There was a newspaper article a few years ago about Germans who had been POWs somewhere in the United States. Their stories about their treatment and their attitude towards their captors sounded exactly like the stories my father had told about his experience as a POW in Germany, which, coincidentally, was not far from where I was stationed when I was in Germany in the army. According to what I've read about the camp, which was in Moosberg, north of Munich, Americans were in the minority in the camp and some had been prisoners there since 1940.

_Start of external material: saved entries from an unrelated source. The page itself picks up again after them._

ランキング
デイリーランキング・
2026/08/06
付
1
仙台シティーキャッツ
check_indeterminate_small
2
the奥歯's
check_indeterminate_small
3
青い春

I am from West Virginia, though my father was from Virginia, and I never heard anyone talking about moonshine when I was a boy in the 1950s. However, I remember a funny line from a 1930s Three Stooges short, which went like this:

"You know, gasoline doesn't taste as good since prohibition ended. But it still isn't bad."
 

newsman

One of the Regulars
Messages
183
Location
Florida
About the only thing used to make liquor that was hard to get would be copper and you only needed a small amount to make a still, which could be reused indefinitely. The main ingredients were corn or other grain, and yeast. Sugar was not used in good liquor, 'sugar moon' aka 'rotgut' or 'old popskull' was a low quality abomination, made purely to sell by moonshiners who put profit ahead of pride in their product.

My grandad made his share. He used sugarcane for some of it. A lot of this stuff was not really good and healthy to drink. A little Scotch now and then is a good thing. Some of the stuff made back then could be a toxic mix of things.

You really need to know your source.